While substantial resources were devoted to developing vaccines against the Zaire strain following the 2014-2016 epidemic, far less investment went toward other Ebola variants that appear less frequently but remain capable of causing deadly outbreaks.

The financial consequences are already mounting.

Without a proven vaccine, health officials must rely on labor-intensive containment measures including contact tracing, isolation, surveillance, protective equipment distribution, and safe burial practices.

The European Commission has committed €7.4 million to support WHO-led research and clinical trial efforts, while a WHO logistics hub in Dakar, Senegal, has already delivered 6.3 metric tons of supplies to affected areas, including protective gear, medicines, and diagnostic equipment.

Those expenses are rising because the outbreak is occurring in one of the most challenging environments in the world for disease control.

The affected region in northeastern Congo is already grappling with armed conflict, displacement, weak infrastructure, and limited healthcare capacity.

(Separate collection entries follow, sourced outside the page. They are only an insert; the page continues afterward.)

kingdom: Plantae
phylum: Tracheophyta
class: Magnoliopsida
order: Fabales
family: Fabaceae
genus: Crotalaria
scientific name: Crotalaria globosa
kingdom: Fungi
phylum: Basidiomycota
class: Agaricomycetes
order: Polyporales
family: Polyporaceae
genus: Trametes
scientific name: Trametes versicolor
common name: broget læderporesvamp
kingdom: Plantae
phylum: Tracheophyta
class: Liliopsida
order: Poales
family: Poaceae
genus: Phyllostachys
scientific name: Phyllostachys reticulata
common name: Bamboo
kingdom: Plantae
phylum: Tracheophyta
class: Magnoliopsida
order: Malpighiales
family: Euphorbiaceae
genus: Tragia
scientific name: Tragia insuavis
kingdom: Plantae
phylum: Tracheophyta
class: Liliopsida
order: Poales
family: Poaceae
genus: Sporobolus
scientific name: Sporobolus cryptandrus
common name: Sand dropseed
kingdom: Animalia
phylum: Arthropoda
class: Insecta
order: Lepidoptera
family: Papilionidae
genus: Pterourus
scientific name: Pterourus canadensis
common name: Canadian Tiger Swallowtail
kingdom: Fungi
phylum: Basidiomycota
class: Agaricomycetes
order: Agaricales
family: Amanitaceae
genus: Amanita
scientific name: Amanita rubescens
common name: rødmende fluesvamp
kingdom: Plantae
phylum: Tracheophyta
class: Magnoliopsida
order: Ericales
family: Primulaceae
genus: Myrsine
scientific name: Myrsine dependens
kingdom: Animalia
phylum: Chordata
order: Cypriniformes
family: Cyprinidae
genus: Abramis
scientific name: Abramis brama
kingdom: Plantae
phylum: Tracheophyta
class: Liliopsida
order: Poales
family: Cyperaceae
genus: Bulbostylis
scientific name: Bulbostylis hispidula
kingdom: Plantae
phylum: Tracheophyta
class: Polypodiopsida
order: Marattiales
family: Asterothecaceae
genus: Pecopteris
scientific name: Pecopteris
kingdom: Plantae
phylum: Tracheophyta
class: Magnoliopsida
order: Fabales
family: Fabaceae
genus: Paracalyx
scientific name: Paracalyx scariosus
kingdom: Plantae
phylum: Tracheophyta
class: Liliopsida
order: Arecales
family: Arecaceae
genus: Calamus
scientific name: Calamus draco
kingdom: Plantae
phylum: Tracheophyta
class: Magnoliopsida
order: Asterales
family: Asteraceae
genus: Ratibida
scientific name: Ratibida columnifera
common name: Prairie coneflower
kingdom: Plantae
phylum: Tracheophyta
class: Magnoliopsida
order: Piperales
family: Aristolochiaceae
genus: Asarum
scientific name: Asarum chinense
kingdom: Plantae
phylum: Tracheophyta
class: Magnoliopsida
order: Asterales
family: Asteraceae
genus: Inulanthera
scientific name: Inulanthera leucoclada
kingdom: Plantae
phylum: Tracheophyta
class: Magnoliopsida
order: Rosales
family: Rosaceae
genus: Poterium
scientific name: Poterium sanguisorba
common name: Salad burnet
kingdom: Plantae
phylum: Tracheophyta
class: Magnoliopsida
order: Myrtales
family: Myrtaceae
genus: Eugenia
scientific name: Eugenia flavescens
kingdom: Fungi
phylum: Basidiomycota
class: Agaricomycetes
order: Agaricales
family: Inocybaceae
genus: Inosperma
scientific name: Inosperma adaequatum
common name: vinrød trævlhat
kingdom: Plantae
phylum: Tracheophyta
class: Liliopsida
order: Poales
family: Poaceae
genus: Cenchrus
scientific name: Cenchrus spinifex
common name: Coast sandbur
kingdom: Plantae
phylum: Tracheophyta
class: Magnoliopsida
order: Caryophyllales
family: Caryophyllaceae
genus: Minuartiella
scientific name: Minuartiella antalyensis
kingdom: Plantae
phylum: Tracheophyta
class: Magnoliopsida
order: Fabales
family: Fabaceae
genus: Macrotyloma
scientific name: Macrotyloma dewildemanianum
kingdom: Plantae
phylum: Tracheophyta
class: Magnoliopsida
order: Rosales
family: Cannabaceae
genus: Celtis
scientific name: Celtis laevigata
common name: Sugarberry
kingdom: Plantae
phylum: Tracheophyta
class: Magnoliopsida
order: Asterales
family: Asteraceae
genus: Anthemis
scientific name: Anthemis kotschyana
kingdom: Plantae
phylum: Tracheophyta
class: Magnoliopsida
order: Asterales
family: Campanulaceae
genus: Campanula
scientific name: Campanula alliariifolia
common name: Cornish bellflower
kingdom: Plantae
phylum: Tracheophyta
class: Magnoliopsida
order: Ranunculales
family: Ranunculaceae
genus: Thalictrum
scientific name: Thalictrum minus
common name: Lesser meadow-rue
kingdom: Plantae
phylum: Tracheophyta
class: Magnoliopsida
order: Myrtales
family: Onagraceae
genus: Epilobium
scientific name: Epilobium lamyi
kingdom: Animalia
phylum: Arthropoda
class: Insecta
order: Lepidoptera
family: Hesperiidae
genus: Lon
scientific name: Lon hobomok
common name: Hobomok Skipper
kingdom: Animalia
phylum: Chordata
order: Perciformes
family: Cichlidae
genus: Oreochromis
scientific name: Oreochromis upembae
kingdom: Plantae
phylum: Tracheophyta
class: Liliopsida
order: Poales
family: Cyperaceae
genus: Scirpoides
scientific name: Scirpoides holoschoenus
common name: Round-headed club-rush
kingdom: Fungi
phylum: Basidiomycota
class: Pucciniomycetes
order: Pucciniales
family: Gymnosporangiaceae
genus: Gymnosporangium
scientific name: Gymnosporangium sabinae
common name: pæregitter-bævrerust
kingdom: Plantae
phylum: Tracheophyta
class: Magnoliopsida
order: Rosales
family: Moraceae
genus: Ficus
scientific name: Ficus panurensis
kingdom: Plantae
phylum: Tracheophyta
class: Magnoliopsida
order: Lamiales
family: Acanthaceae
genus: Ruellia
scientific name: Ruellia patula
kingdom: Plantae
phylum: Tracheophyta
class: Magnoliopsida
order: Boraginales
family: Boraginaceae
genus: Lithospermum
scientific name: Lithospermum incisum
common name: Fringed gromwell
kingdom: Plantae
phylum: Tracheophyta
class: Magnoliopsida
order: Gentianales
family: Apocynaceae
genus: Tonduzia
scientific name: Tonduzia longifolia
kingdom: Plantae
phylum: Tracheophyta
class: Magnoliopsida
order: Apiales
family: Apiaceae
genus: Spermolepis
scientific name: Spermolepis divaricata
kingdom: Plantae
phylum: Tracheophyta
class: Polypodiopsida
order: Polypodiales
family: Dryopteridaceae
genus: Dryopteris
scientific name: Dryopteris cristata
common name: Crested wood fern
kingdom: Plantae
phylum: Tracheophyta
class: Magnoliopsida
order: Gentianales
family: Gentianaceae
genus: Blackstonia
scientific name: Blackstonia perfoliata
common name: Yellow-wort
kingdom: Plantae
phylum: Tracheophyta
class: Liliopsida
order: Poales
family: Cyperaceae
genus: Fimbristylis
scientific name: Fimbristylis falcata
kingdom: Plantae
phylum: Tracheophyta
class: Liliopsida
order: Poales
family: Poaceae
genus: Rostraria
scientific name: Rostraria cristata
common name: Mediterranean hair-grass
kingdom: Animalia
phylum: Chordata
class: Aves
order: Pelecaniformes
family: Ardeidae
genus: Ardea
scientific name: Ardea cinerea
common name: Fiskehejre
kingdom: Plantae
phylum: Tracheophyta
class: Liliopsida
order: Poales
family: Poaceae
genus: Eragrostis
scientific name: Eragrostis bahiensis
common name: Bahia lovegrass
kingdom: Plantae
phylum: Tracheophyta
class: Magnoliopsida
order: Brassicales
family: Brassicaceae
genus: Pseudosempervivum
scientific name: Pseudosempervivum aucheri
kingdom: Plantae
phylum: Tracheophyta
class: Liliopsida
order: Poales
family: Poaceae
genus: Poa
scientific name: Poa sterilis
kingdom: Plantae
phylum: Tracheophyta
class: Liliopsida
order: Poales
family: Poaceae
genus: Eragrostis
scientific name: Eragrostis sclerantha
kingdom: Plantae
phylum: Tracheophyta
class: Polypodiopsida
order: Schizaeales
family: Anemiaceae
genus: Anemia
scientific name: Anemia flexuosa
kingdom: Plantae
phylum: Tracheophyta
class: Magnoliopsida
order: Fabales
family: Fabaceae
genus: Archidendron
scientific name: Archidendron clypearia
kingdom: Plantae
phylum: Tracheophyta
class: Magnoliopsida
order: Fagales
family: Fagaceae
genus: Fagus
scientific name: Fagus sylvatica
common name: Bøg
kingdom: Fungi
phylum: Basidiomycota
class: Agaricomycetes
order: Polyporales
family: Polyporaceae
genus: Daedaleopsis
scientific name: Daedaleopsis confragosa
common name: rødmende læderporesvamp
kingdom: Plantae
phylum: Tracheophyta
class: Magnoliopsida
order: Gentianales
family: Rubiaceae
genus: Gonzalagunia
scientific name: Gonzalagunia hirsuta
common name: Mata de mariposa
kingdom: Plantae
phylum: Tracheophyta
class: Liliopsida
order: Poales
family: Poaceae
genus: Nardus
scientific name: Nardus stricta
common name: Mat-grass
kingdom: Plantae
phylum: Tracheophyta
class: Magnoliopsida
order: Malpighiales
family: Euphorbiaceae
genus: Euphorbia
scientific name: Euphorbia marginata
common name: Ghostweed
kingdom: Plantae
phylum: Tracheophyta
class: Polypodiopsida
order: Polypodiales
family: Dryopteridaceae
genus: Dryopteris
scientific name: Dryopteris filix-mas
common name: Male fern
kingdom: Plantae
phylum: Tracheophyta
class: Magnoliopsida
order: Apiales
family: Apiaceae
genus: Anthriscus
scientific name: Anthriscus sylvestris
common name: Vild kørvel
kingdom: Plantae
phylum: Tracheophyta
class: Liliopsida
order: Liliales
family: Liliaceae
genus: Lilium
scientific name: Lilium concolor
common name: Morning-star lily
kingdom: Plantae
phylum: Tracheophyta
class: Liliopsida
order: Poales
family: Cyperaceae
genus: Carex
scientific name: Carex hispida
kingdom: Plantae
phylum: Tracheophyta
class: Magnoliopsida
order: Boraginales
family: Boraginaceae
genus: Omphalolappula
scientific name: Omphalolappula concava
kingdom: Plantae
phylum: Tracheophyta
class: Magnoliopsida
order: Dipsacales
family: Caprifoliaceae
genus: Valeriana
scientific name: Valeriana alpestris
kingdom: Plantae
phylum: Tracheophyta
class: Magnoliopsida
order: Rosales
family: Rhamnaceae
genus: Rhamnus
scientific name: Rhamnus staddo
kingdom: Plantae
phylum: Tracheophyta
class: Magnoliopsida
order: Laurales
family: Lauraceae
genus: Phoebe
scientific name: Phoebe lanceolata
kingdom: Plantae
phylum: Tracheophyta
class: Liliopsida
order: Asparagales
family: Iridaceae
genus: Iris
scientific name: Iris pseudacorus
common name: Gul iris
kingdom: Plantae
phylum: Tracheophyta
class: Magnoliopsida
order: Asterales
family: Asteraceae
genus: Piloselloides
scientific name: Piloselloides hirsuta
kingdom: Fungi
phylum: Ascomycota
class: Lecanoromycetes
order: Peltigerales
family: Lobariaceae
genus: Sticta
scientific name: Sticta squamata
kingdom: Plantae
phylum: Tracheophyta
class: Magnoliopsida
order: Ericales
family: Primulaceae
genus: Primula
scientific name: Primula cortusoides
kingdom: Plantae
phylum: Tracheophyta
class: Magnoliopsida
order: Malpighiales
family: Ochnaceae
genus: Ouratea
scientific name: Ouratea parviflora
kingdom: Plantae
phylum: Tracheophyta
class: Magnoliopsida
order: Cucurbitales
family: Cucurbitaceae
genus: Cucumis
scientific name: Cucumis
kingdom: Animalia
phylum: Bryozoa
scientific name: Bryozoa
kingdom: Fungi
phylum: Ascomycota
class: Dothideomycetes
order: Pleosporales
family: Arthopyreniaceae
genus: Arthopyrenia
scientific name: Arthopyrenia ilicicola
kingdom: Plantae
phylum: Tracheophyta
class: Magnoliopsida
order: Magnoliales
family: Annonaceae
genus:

Cases have also been reported in neighboring Uganda, raising concerns about cross-border transmission.

Past Ebola outbreaks have shown that economic damage can extend well beyond public health.

Cross-border trade often slows dramatically, agricultural production declines, consumer activity weakens, and healthcare systems divert resources away from routine care to focus on outbreak response.

Aid group Médecins Sans Frontières (MSF) has reported nearly 500 suspected cases across multiple health zones, making the current crisis one of the largest Ebola outbreaks recorded in recent years.

The absence of a Bundibugyo-specific vaccine also prevents officials from using one of the most effective tools developed during previous outbreaks: ring vaccination.

That strategy involves vaccinating confirmed patients’ contacts and the contacts of those contacts, creating a protective barrier around transmission chains. Ring vaccination helped contain previous Zaire-strain outbreaks efficiently and at relatively low cost, but it depends on having a vaccine proven to work against the circulating virus.

For now, health officials are relying on the same tools used before Ebola vaccines existed: rapid detection, patient isolation, contact tracing, safe burials, and protective equipment.

WHO’s position leaves the door open for experimental vaccines to be tested during the outbreak, but only under scientific protocols designed to provide definitive answers.

The hope is that containment measures succeed before the virus spreads further. The risk is that the world finds itself confronting a deadly Ebola strain without the pharmaceutical tools needed to stop it quickly.